The symbols \(x, y, \theta\) and \(\mathcal {L}\) represent an input image, input label, network weights, and loss function, respectively. Using the above algorithm, one can obtain adversarial images that are denoted as \(x_{adv}\) within the \(\epsilon\)-norm area surrounding x.

One of the strongest types of adversarial attacks is PGD (Madry et al. 2017), which projects adversarial examples with a step size \(\alpha\) onto a set of allowable perturbations S in every iteration. This attack often reduces the accuracy of normal models to nearly zero.

$$\begin{aligned} x^{t+1} = \Pi _{\mathcal {B}(x,\epsilon )}(x^t + \alpha \text {sign}{(\nabla _x \mathcal {L}(\theta , x, y))}), \end{aligned}$$
(2)

where \(\Pi _{\mathcal {B}(x,\epsilon )}\) refers the projection to the \(\epsilon\)-ball \(\mathcal {B}(x,\epsilon )\).

2.2 Adversarial training

Various defense methods have been proposed to preserve the stability of deep learning models under the types of attacks described above. The most widely used defense method is adversarial training, which simply includes adversarial examples when training a model. The two most popular adversarial training methods use FGSM (Goodfellow et al. 2014), and PGD (Madry et al. 2017), respectively. The first method uses FGSM because it can generate adversarial samples quickly (Goodfellow et al. 2014). The second method formulates the empirical adversarial risk minimization problem as the following minimax problem (Madry et al. 2017):

$$\begin{aligned} \min _\theta \mathbb {E}_{(x,y)\sim \mathcal {D}} [\max _{\delta \in \mathcal {B}(x,\epsilon )}\mathcal {L}(\theta ,x+\delta ,y)] \end{aligned}$$
(3)

The inner maximization is approximated by a PGD attack with random restarts. In many previous studies, this method was determined to be effective, but it cannot defend against all adversarial samples. Above all, because adversarial training uses specific attack methods, the choice of which attack method to use is very important. We also attempt to use clean samples in addition to PGD adversarial training, as recommended in Kurakin et al. (2016). However, since PGD based adversarial training requires multiple steps of gradients, it suffers from computational burden.
━━━━━━━━
## QUESTIONS TO ANSWER
A – List each distinct work the adversarial training excerpt cites, giving its authors and year.
B – Please echo a passage of the adversarial training excerpt word for word, starting at "One of the strongest" and ending at "to nearly zero.".

## DATASET
━━━━━━━━
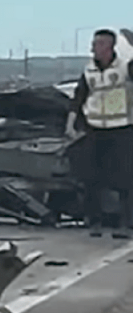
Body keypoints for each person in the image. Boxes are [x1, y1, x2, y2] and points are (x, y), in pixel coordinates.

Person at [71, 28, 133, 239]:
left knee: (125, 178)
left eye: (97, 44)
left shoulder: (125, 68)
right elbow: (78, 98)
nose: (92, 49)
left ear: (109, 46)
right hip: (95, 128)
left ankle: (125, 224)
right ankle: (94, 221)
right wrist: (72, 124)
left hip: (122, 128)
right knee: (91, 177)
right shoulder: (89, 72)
━━━━━━━━
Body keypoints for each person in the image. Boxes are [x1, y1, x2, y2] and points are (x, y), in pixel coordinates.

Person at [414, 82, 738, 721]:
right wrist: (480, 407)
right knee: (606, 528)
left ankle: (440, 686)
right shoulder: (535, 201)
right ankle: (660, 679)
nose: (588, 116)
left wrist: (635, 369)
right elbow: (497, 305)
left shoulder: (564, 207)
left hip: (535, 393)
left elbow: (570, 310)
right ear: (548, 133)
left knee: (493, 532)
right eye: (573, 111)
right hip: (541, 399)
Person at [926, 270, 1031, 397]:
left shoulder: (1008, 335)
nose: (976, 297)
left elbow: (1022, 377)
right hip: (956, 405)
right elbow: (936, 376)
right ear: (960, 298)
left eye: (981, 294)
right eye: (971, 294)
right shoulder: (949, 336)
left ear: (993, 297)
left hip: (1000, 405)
━━━━━━━━
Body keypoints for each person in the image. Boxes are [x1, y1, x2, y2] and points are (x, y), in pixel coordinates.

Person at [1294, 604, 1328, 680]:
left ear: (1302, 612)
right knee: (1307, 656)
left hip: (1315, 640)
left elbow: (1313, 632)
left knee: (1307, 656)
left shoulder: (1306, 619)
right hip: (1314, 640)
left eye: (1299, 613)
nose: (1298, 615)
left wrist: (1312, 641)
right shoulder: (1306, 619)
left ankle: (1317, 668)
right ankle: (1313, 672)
━━━━━━━━
## RESPONSES
A –
Madry et al. 2017
Goodfellow et al. 2014
Kurakin et al. 2016

B –
One of the strongest types of adversarial attacks is PGD (Madry et al. 2017), which projects adversarial examples with a step size \(\alpha\) onto a set of allowable perturbations S in every iteration. This attack often reduces the accuracy of normal models to nearly zero.